(Records contained in a dataset)
:::
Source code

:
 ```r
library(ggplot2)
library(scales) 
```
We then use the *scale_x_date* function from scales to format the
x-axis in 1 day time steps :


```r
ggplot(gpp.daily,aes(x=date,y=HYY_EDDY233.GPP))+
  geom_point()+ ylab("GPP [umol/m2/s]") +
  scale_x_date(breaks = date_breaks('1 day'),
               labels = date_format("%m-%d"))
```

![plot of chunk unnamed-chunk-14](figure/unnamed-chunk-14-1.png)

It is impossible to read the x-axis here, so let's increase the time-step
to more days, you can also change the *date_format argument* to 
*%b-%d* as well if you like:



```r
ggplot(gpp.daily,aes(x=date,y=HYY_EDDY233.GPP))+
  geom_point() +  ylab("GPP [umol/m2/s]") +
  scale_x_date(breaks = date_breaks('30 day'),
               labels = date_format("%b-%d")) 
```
:::
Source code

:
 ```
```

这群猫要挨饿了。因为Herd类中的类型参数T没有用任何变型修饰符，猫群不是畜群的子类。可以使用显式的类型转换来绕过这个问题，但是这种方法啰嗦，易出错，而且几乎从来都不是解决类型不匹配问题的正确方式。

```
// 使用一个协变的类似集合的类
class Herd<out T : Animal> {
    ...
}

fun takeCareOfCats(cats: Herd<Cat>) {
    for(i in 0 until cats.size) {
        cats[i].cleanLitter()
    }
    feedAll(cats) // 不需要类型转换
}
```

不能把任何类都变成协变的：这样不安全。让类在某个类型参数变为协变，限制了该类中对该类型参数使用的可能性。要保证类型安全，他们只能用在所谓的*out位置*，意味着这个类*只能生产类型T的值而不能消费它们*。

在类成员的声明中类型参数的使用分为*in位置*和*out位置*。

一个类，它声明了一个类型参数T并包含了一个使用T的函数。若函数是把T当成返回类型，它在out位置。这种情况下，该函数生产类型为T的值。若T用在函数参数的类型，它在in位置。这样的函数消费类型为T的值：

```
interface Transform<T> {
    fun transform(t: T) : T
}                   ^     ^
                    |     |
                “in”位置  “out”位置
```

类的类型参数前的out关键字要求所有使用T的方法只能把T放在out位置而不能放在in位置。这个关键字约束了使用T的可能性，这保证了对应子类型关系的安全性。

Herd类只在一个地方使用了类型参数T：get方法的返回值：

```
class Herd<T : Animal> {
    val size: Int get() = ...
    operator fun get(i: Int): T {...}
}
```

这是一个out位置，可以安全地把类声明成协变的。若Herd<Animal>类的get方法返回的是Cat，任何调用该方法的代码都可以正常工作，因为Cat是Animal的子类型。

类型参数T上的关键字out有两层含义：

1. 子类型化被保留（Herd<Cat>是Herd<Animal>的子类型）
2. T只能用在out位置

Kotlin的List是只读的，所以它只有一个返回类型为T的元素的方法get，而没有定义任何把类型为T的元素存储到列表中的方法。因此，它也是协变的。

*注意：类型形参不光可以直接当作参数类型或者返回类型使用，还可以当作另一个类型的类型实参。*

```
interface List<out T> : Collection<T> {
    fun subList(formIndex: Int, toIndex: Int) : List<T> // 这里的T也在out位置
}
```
:::
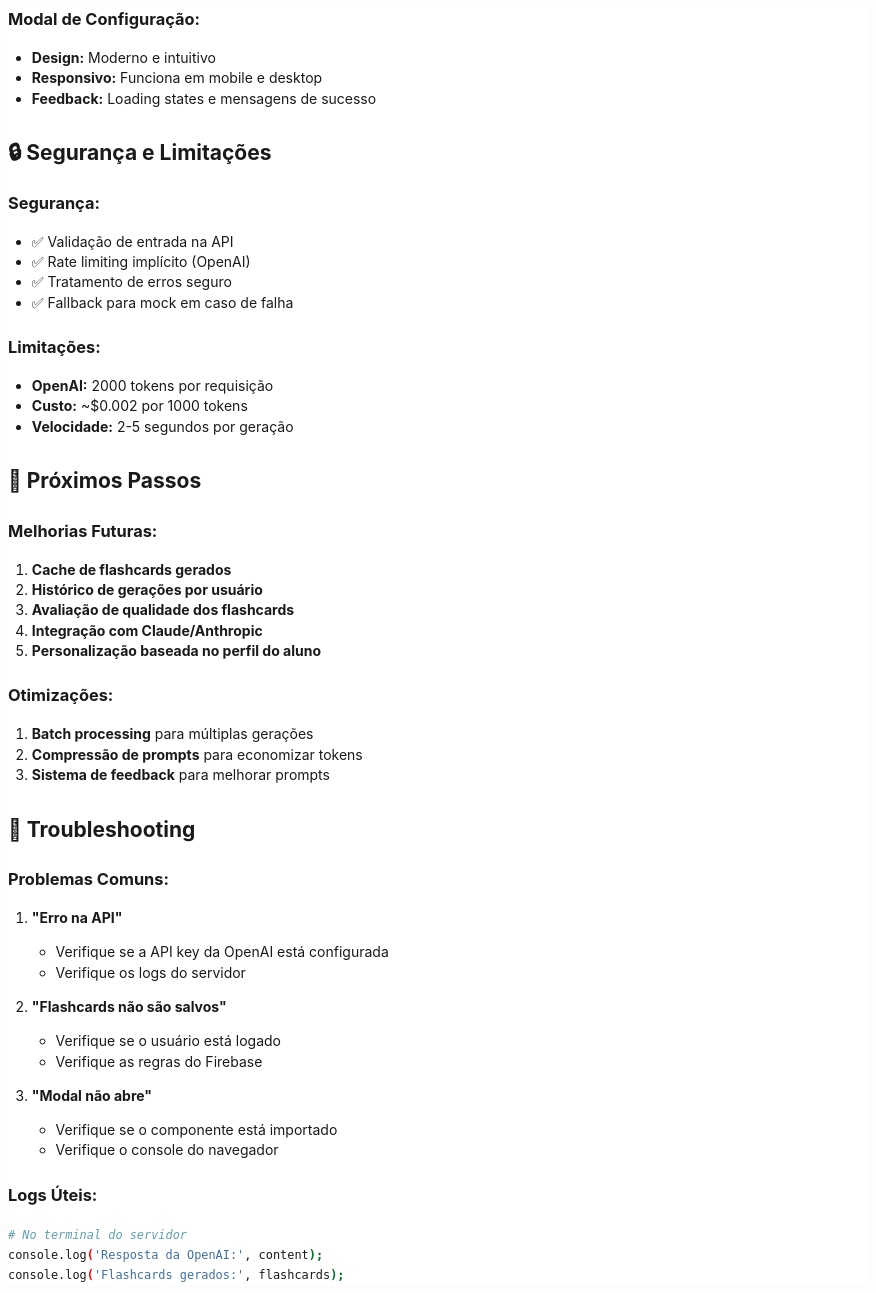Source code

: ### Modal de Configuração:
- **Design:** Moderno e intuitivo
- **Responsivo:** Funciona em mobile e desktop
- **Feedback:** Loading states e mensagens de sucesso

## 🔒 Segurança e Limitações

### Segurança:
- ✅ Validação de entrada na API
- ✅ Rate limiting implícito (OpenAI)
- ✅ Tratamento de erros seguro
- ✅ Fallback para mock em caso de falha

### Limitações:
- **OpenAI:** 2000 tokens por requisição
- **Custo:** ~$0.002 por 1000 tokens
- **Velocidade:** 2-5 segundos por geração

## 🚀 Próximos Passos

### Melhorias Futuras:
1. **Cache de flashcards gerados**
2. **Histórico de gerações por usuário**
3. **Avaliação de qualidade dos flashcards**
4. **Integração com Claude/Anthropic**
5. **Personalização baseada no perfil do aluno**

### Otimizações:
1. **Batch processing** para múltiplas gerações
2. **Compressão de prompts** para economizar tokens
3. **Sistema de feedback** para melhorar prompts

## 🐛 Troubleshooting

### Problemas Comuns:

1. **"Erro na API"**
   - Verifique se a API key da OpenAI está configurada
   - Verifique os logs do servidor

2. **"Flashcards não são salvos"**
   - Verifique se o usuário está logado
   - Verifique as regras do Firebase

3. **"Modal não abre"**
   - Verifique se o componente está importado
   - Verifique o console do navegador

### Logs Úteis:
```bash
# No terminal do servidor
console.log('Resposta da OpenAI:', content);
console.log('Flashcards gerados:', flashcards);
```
:::
▸ **AIM OF THE TASK**
If the string "gerados" is in a line of the entries, pick that line out.

▸ **ANSWER TO THIS PROBLEM**
1. **Cache de flashcards gerados**
console.log('Flashcards gerados:', flashcards);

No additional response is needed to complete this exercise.